Bezahlbarer Wohnraum und Stadtentwicklung
Am Beispiel der Wohnungsbau Aalen stellte Geschäftsführer Michael Schäfer Bemühungen um bezahlbaren Wohnraum dar, die in die Stadtentwicklung eingebunden sind. Als kommunales Unternehmen agiere man mit sozialer Verantwortung, arbeite kundenorientiert und wirke mietpreisdämpfend. Teilweise habe man „Tafelsilber“ verkauft, um geförderten Wohnraum finanzieren zu können. Die Gesellschaft investiere aber auch in Kindertagesstätten oder Bildungs-Campi. Man stehe vor großen Herausforderungen und Problemen wie Liquiditätsengpässen und steigenden Baukosten. Kommunale Unternehmen werden aber nach Schäfers Überzeugung weiterhin eine tragende Rolle bei der Schaffung von gefördertem Wohnraum spielen.
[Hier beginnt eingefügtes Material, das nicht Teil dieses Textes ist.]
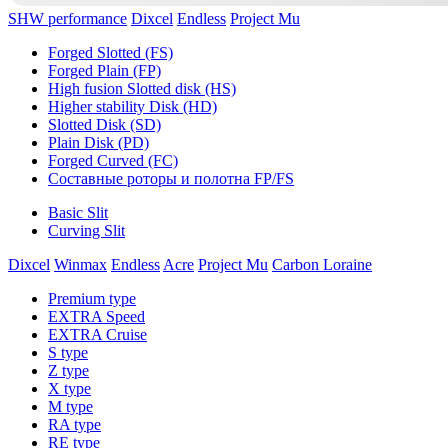
SHW performance
Dixcel
Endless
Project Mu
Forged Slotted (FS)
Forged Plain (FP)
High fusion Slotted disk (HS)
Higher stability Disk (HD)
Slotted Disk (SD)
Plain Disk (PD)
Forged Curved (FC)
Составные роторы и полотна FP/FS
Basic Slit
Curving Slit
Dixcel
Winmax
Endless
Acre
Project Mu
Carbon Loraine
Premium type
EXTRA Speed
EXTRA Cruise
S type
Z type
X type
M type
RA type
RE type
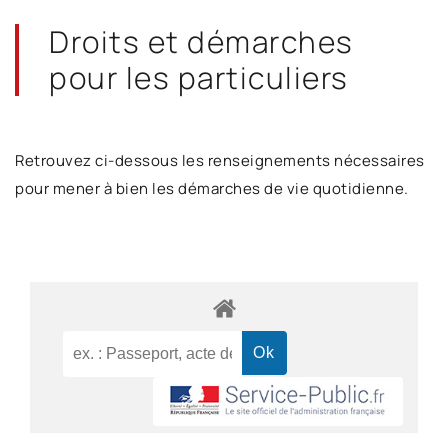
Droits et démarches
pour les particuliers
Retrouvez ci-dessous les renseignements nécessaires
pour mener à bien les démarches de vie quotidienne.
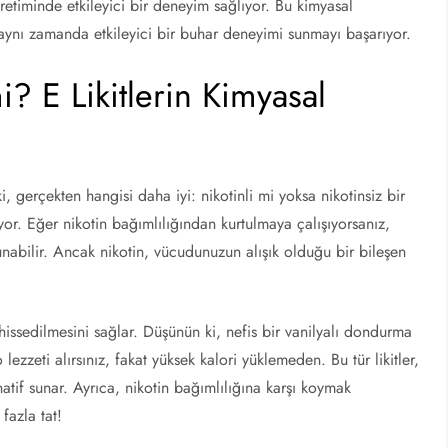
üretiminde etkileyici bir deneyim sağlıyor. Bu kimyasal
 aynı zamanda etkileyici bir buhar deneyimi sunmayı başarıyor.
i? E Likitlerin Kimyasal
ki, gerçekten hangisi daha iyi: nikotinli mi yoksa nikotinsiz bir
or. Eğer nikotin bağımlılığından kurtulmaya çalışıyorsanız,
unabilir. Ancak nikotin, vücudunuzun alışık olduğu bir bileşen
.
 hissedilmesini sağlar. Düşünün ki, nefis bir vanilyalı dondurma
lezzeti alırsınız, fakat yüksek kalori yüklemeden. Bu tür likitler,
natif sunar. Ayrıca, nikotin bağımlılığına karşı koymak
fazla tat!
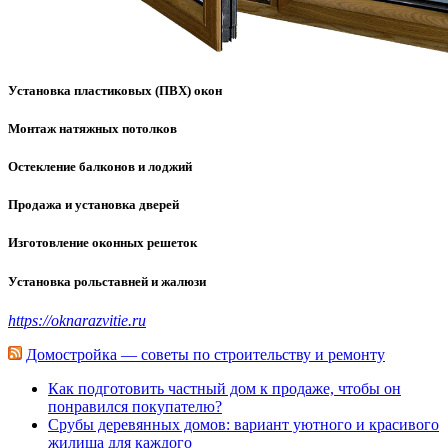
Установка пластиковых (ПВХ) окон
Монтаж натяжных потолков
Остекление балконов и лоджий
Продажа и установка дверей
Изготовление оконных решеток
Установка рольставней и жалюзи
https://oknarazvitie.ru
Домостройка — советы по строительству и ремонту
Как подготовить частный дом к продаже, чтобы он
понравился покупателю?
Срубы деревянных домов: вариант уютного и красивого
жилища для каждого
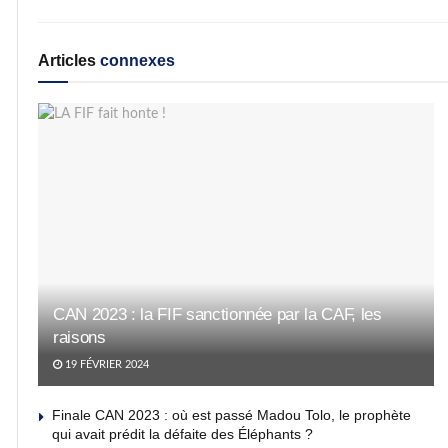
Articles
connexes
CAN 2023 : la FIF sanctionnée par la CAF, les
raisons
19 FÉVRIER 2024
Finale CAN 2023 : où est passé Madou Tolo, le prophète
qui avait prédit la défaite des Éléphants ?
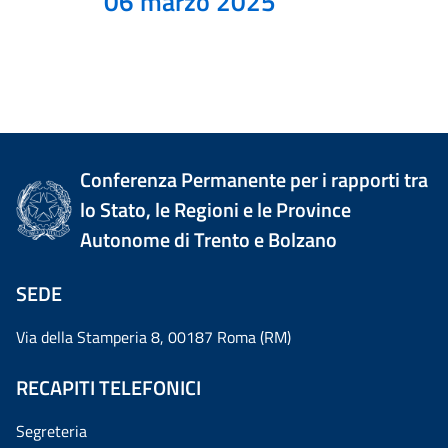
06 marzo 2025
Conferenza Permanente per i rapporti tra
lo Stato, le Regioni e le Province
Autonome di Trento e Bolzano
SEDE
Via della Stamperia 8, 00187 Roma (RM)
RECAPITI TELEFONICI
Segreteria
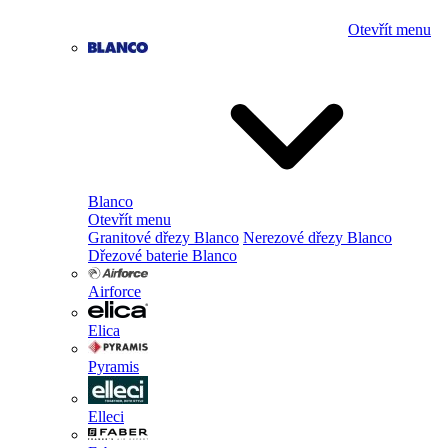
Otevřít menu
Blanco
Otevřít menu
Granitové dřezy Blanco
Nerezové dřezy Blanco
Dřezové baterie Blanco
Airforce
Elica
Pyramis
Elleci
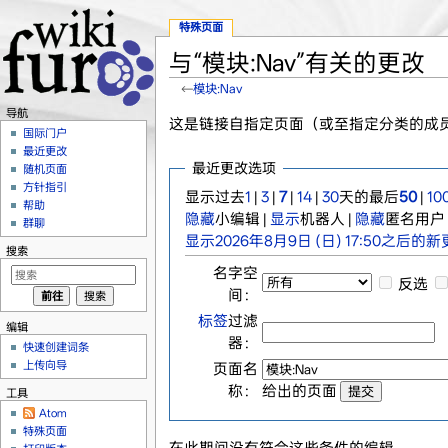
特殊页面
与“模块:Nav”有关的更改
←
模块:Nav
跳转至：
导航
、
搜索
导航
这是链接自指定页面（或至指定分类的成
国际门户
最近更改
最近更改选项
随机页面
方针指引
显示过去
1
|
3
|
7
|
14
|
30
天的最后
50
|
10
帮助
隐藏
小编辑 |
显示
机器人 |
隐藏
匿名用户 
群聊
显示2026年8月9日 (日) 17:50之后的
搜索
名字空
反选
间：
标签
过滤
编辑
器：
快速创建词条
上传向导
页面名
称：
给出的页面
工具
Atom
特殊页面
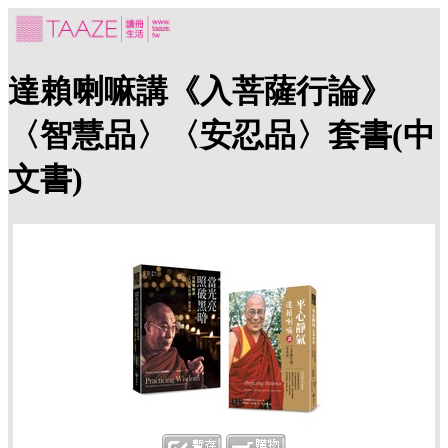
達賴喇嘛講《入菩薩行論》
〈智慧品〉〈安忍品〉套書(中
文書)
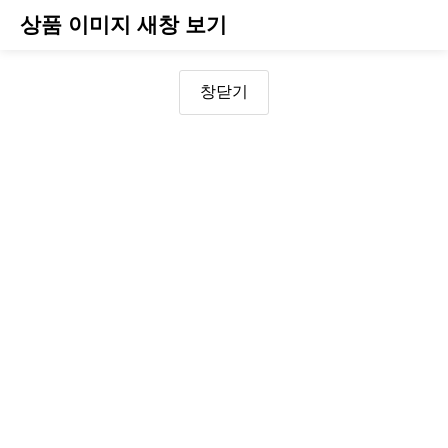
상품 이미지 새창 보기
창닫기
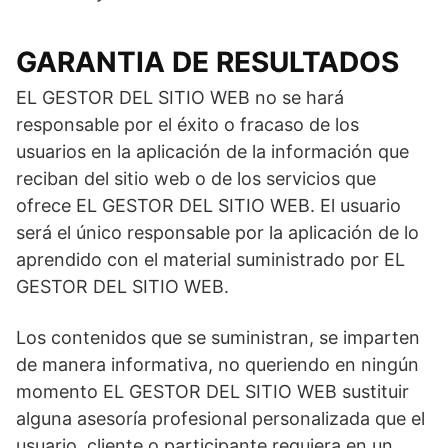
GARANTIA DE RESULTADOS
EL GESTOR DEL SITIO WEB no se hará
responsable por el éxito o fracaso de los
usuarios en la aplicación de la información que
reciban del sitio web o de los servicios que
ofrece EL GESTOR DEL SITIO WEB. El usuario
será el único responsable por la aplicación de lo
aprendido con el material suministrado por EL
GESTOR DEL SITIO WEB.
Los contenidos que se suministran, se imparten
de manera informativa, no queriendo en ningún
momento EL GESTOR DEL SITIO WEB sustituir
alguna asesoría profesional personalizada que el
usuario, cliente o participante requiera en un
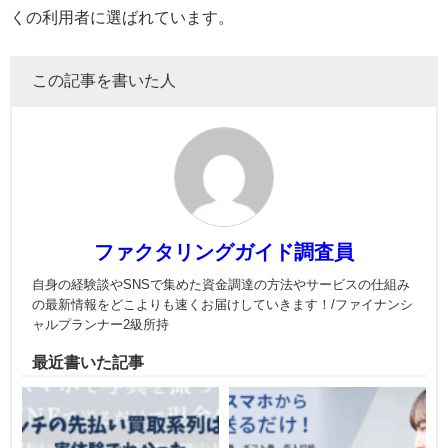
くの利用者に選ばれています。
この記事を書いた人
ファクタリングガイド調査員
自身の経験談やSNSで集めた資金調達の方法やサービスの仕組み
の最新情報をどこよりも速くお届けしていきます！/ファイナンシ
ャルプランナー2級所持
最近書いた記事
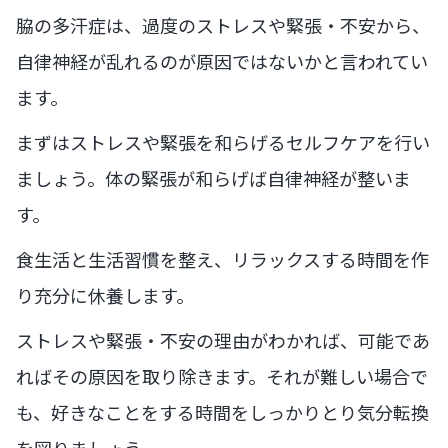
脇の多汗症は、過度のストレスや緊張・不安から、
自律神経が乱れるのが原因ではないかと言われてい
ます。
まずはストレスや緊張を和らげるセルフケアを行い
ましょう。体の緊張が和らげば自律神経が整いま
す。
食生活と生活習慣を整え、リラックスする時間を作
り充分に休養します。
ストレスや緊張・不安の理由がわかれば、可能であ
ればその原因を取り除きます。それが難しい場合で
も、好きなことをする時間をしっかりとり気分転換
を図りましょう。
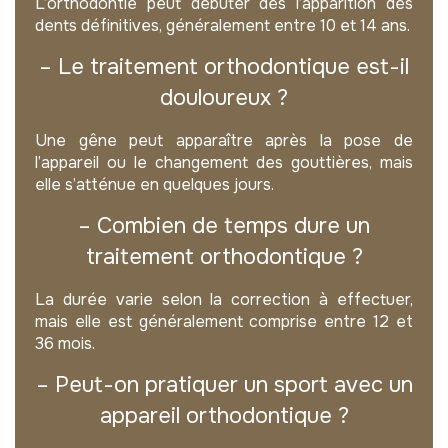
L’orthodontie peut débuter dès l’apparition des
dents définitives, généralement entre 10 et 14 ans.
– Le traitement orthodontique est-il
douloureux ?
Une gêne peut apparaître après la pose de
l’appareil ou le changement des gouttières, mais
elle s’atténue en quelques jours.
– Combien de temps dure un
traitement orthodontique ?
La durée varie selon la correction à effectuer,
mais elle est généralement comprise entre 12 et
36 mois.
– Peut-on pratiquer un sport avec un
appareil orthodontique ?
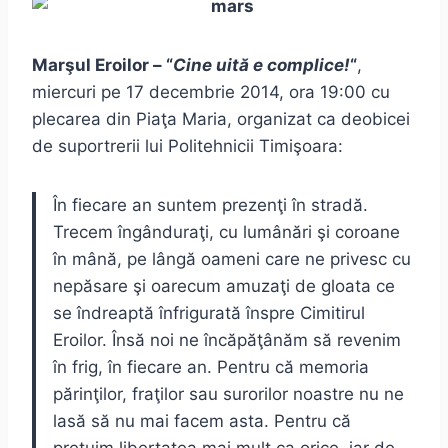
Marşul Eroilor – “
Cine uită e complice!
“
,
miercuri pe 17 decembrie 2014, ora 19:00 cu
plecarea din Piaţa Maria, organizat ca deobicei
de suportrerii lui Politehnicii Timişoara:
În fiecare an suntem prezenţi în stradă.
Trecem îngânduraţi, cu lumânări şi coroane
în mână, pe lângă oameni care ne privesc cu
nepăsare şi oarecum amuzaţi de gloata ce
se îndreaptă înfrigurată înspre Cimitirul
Eroilor. Însă noi ne încăpăţânăm să revenim
în frig, în fiecare an. Pentru că memoria
părinţilor, fraţilor sau surorilor noastre nu ne
lasă să nu mai facem asta. Pentru că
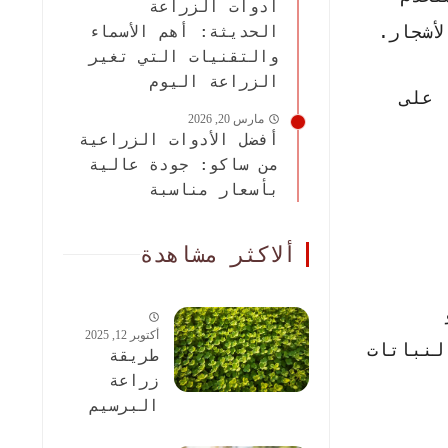
أدوات الزراعة
أشجار.
الحديثة: أهم الأسماء
والتقنيات التي تغير
الزراعة اليوم
 على
مارس 20, 2026
أفضل الأدوات الزراعية
من ساكو: جودة عالية
بأسعار مناسبة
ألاكثر مشاهدة
أكتوبر 12, 2025
لنباتات
طريقة
زراعة
البرسيم
الحجازى:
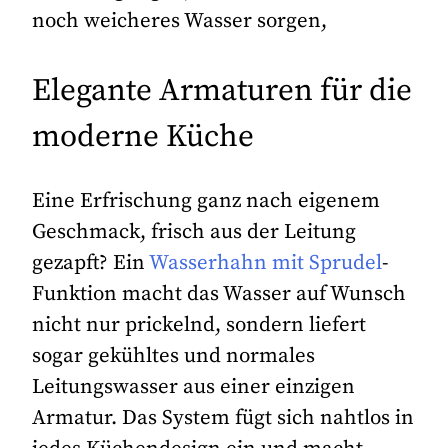
noch weicheres Wasser sorgen,
Elegante Armaturen für die
moderne Küche
Eine Erfrischung ganz nach eigenem
Geschmack, frisch aus der Leitung
gezapft? Ein
Wasserhahn mit Sprudel
-
Funktion macht das Wasser auf Wunsch
nicht nur prickelnd, sondern liefert
sogar gekühltes und normales
Leitungswasser aus einer einzigen
Armatur. Das System fügt sich nahtlos in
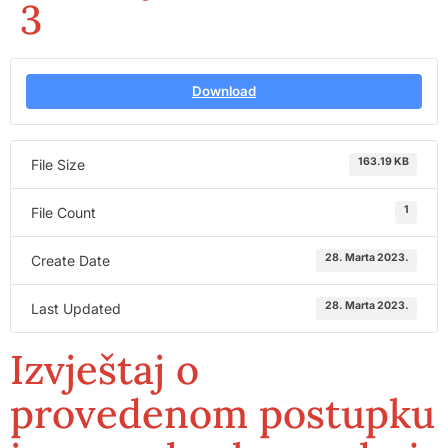
3
Download
163.19 KB
File Size
1
File Count
28. Marta 2023.
Create Date
28. Marta 2023.
Last Updated
Izvještaj o
provedenom postupku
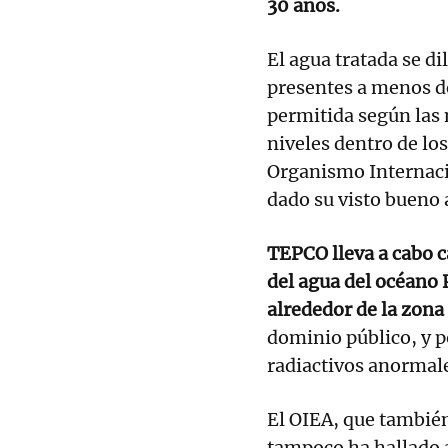
30 años.
El agua tratada se dil
presentes a menos de
permitida según las
niveles dentro de lo
Organismo Internaci
dado su visto bueno a
TEPCO lleva a cabo c
del agua del océano 
alrededor de la zona
dominio público, y 
radiactivos anormal
El OIEA, que también
tampoco ha hallado 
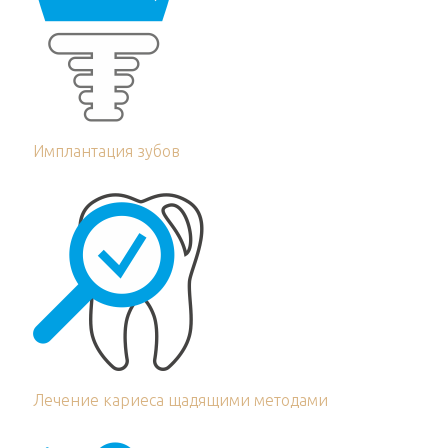
Имплантация зубов
Лечение кариеса щадящими методами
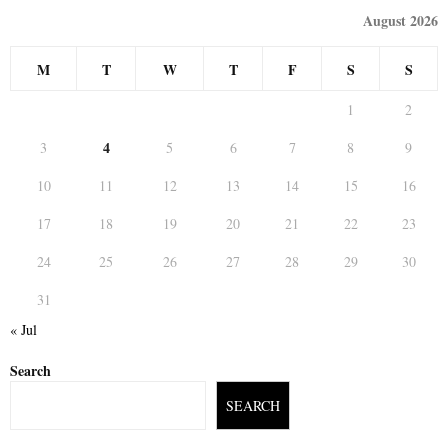
August 2026
M
T
W
T
F
S
S
1
2
4
3
5
6
7
8
9
10
11
12
13
14
15
16
17
18
19
20
21
22
23
24
25
26
27
28
29
30
31
« Jul
Search
SEARCH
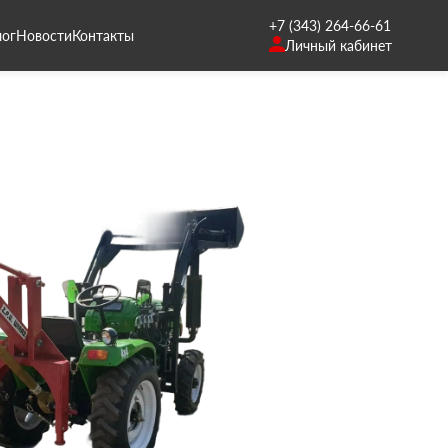
+7 (343) 264-66-61
лог
Новости
Контакты
Личный кабинет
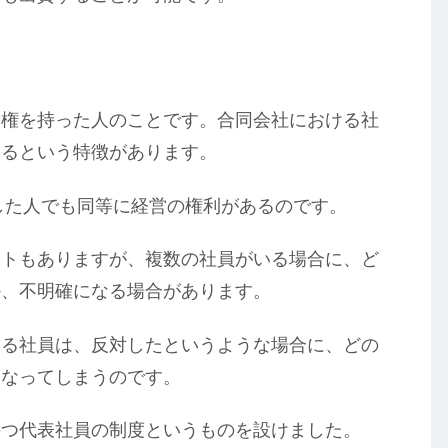
表権を持った人のことです。合同会社における社
いるという特徴があります。
資した人でも同等に経営の権利があるのです。
ットもありますが、複数の社員がいる場合に、ど
か、不明確になる場合があります。
ある社員は、反対したというような場合に、どの
くなってしまうのです。
持つ代表社員の制度というものを設けました。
Über effiziente Bauabläufe informierte Maximilian Weik, Geschäftsführer der Weik Immobiliengesellschaft mbH in Westhausen. Sein Unternehmen greift seinen Angaben zufolge auf keine öffentliche Förderung zurück, weil Auflagen so hoch seien, dass sie nicht einzuhalten sind. Zwischen Bewerbungsfrist und Ausführung liege zudem ein so langer Zeitraum, dass die Förderung eigentlich nichts mehr wert sei.
Blackbox Behörde
Außerdem bedeute der Umgang mit Behörden, dass man es mit einer Blackbox zu tun habe. Dabei sei es wichtig, Prozesse schnell und möglichst reibungslos hinzubekommen. Dies beginne bei seinem Unternehmen mit der Überlegung, welchen Mehrwert der Kunde habe, es bedeute weiter, dass kein Arbeiter warten müsse, dass alles kontinuierlich laufe, nichts unnötig gelagert werde, es keine Bearbeitungspausen gebe und Fehler möglichst vermieden werden. Geplant würden Projekte von hinten her gedacht, also vom Schlusspunkt aus und die Prozesse würden dann ständig optimiert und analysiert.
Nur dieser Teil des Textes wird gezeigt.